When you reach the line containing "ring tip: (223, 175)" in the entries below, begin reproducing lines exactly, and stop once the line containing "pinky tip: (211, 189)" is done.

Exercise inputs —
○ ○ ○ ○ ○ ○ ○

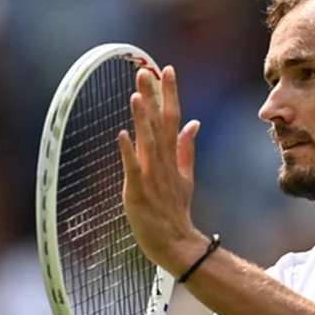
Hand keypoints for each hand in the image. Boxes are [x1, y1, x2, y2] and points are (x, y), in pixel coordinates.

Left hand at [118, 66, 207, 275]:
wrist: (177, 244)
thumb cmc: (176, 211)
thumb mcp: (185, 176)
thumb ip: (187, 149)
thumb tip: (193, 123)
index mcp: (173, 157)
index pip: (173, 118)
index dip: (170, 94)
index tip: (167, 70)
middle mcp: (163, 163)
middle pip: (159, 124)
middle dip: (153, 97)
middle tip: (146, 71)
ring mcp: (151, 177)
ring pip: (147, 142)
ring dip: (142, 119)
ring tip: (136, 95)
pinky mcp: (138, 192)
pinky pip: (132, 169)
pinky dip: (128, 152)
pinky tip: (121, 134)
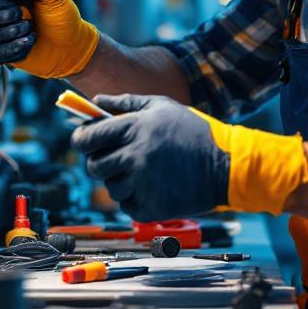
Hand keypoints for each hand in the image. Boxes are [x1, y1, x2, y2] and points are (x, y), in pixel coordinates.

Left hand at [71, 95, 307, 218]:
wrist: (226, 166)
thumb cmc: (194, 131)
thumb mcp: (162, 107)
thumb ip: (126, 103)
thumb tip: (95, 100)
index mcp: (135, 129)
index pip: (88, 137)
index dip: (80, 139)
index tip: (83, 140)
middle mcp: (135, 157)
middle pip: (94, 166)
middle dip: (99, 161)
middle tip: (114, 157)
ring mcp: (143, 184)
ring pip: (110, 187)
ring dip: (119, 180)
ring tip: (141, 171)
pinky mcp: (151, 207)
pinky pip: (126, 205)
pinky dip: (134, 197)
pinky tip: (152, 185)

○ ○ ○ ○ ○ ○ ○

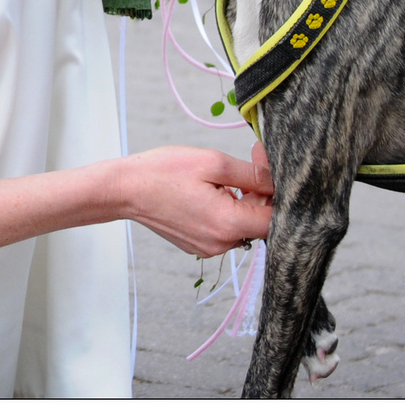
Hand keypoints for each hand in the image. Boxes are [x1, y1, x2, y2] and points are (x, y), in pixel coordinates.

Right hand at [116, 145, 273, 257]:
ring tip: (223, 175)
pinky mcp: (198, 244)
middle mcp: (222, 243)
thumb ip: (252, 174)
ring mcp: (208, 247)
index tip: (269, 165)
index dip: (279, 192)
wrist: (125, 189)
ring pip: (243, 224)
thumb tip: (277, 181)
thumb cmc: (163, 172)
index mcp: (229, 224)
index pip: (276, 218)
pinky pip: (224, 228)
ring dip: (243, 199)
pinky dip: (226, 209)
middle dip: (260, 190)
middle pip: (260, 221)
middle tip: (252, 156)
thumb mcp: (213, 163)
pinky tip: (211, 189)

○ ○ ○ ○ ○ ○ ○

Answer below —
ring tip: (223, 175)
pinky mcp: (198, 244)
middle mcp: (222, 243)
thumb ip: (252, 174)
ring mcp: (208, 247)
index tip: (269, 165)
index dip: (279, 192)
wrist: (125, 189)
ring pip: (243, 224)
thumb tip: (277, 181)
thumb cmc: (163, 172)
index mcp: (229, 224)
index pip: (276, 218)
pinky pip: (224, 228)
ring dip: (243, 199)
pinky dip: (226, 209)
middle dip: (260, 190)
middle pip: (260, 221)
middle tip: (252, 156)
thumb mcp: (213, 163)
pinky tip: (211, 189)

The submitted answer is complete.